Narada UE o Rosji. Litwa chce większej presji, Francja - dialogu
Rozszerzenie sankcji wobec Rosji w odpowiedzi na sytuację na Ukrainie - to jeden z tematów spotkania ministrów spraw zagranicznych państw członkowskich w Brukseli.
2014-11-17, 12:49
Posłuchaj
KRYZYS NA UKRAINIE: SERWIS SPECJALNY
Rozważane jest m.in. dopisanie nowych nazwisk do listy osób objętych sankcjami wizowymi i finansowymi.
Szef litewskiej dyplomacji Linas Linkevicius podkreślał, że Unia musi zwiększyć presję na Rosję w obliczu eskalacji napięć na Ukrainie, zwłaszcza po wyborach w samozwańczych republikach na wschodzie kraju. - Po tych tzw. wyborach sytuacja znacznie się pogorszyła, zwiększono koncentrację wojsk na granicy, Rosja nadal zaprzecza swojemu zaangażowaniu w konflikt i utrzymuje swoje siły na terytorium Ukrainy, to bardzo alarmujące - powiedział Linkevicius. Dodał on, że prace nad rozszerzeniem unijnej czarnej listy są koniecznością, ale powinny zostać rozważone także inne możliwości nacisku.
Podobnie uważa minister Grzegorz Schetyna. - Trzeba przygotować się na następne scenariusze na wschodniej Ukrainie.
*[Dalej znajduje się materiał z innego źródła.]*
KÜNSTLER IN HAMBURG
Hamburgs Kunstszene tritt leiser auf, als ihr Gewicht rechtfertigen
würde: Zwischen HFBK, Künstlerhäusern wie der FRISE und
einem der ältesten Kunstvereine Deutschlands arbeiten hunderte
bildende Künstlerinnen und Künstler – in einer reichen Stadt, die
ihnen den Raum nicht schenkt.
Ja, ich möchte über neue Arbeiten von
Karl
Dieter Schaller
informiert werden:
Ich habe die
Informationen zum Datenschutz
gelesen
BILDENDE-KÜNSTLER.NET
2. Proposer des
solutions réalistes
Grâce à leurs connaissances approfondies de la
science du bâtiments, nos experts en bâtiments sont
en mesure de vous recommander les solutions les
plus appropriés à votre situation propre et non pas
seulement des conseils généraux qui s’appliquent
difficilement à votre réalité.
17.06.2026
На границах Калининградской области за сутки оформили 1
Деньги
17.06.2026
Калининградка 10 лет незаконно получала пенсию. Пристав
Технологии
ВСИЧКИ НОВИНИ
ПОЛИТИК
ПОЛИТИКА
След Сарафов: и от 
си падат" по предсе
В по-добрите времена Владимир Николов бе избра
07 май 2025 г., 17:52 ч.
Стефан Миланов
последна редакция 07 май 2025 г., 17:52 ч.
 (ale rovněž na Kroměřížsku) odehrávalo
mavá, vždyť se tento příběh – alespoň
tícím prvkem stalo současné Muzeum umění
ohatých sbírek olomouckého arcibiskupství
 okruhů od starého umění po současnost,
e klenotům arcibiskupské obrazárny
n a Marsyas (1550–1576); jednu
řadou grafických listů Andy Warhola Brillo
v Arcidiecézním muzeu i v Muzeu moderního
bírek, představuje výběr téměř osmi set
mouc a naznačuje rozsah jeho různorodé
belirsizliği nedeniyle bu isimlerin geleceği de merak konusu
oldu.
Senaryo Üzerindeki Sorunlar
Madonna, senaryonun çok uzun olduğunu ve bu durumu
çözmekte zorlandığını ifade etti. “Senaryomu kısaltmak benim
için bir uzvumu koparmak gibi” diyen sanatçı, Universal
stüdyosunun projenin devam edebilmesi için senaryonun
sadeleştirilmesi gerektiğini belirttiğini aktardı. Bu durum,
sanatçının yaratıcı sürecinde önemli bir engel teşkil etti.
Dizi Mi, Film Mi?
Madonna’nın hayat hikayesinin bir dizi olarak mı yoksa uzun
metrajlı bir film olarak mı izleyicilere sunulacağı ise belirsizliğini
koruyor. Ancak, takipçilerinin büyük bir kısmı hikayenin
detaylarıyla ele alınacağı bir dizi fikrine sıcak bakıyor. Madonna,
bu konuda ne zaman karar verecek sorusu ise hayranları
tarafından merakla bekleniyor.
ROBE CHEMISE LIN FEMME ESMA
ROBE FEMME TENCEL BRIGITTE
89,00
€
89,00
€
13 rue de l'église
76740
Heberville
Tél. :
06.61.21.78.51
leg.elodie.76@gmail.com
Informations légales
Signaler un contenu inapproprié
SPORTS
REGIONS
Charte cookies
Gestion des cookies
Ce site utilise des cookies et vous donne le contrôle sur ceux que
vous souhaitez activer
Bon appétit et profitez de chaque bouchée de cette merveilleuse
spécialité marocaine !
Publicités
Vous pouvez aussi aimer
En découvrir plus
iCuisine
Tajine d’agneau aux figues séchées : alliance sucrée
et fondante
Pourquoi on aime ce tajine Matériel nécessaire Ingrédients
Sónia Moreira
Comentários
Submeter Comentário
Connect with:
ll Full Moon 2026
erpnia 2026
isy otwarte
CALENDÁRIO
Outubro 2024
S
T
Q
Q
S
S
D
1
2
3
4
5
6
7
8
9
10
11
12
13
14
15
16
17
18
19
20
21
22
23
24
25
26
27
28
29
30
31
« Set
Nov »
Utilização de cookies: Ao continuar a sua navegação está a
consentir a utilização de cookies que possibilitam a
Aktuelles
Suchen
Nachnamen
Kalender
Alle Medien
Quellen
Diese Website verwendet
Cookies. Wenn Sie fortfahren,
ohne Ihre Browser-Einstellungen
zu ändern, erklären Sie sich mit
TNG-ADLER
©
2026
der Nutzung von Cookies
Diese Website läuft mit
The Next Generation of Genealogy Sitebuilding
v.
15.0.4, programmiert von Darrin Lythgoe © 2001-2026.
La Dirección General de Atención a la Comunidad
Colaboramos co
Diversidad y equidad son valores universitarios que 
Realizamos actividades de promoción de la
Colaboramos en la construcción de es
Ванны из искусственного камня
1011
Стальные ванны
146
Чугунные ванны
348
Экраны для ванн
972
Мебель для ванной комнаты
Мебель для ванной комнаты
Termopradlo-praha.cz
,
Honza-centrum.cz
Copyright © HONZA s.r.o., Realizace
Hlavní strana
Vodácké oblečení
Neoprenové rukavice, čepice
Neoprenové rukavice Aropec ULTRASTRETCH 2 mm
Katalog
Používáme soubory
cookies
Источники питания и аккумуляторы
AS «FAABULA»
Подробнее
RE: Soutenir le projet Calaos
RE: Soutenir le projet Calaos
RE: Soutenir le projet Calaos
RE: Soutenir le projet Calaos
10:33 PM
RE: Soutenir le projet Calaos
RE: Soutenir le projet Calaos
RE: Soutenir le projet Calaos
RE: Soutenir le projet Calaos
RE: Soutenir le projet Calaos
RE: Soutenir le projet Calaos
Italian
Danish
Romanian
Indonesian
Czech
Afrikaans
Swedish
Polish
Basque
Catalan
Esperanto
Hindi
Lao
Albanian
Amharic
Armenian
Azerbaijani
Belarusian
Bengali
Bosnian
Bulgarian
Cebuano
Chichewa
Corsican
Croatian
To jest czysta polityka, więc trzeba być do tego gotowym - powiedział Schetyna.
Francuski minister do spraw europejskich Harlem Desir podkreślał z kolei konieczność dialogu między Ukrainą a Rosją. - Rozwiązanie militarne konfliktu nie wchodzi w grę, musimy wrócić do stołu negocjacyjnego i do realizacji Protokołu z Mińska - powiedział Desir.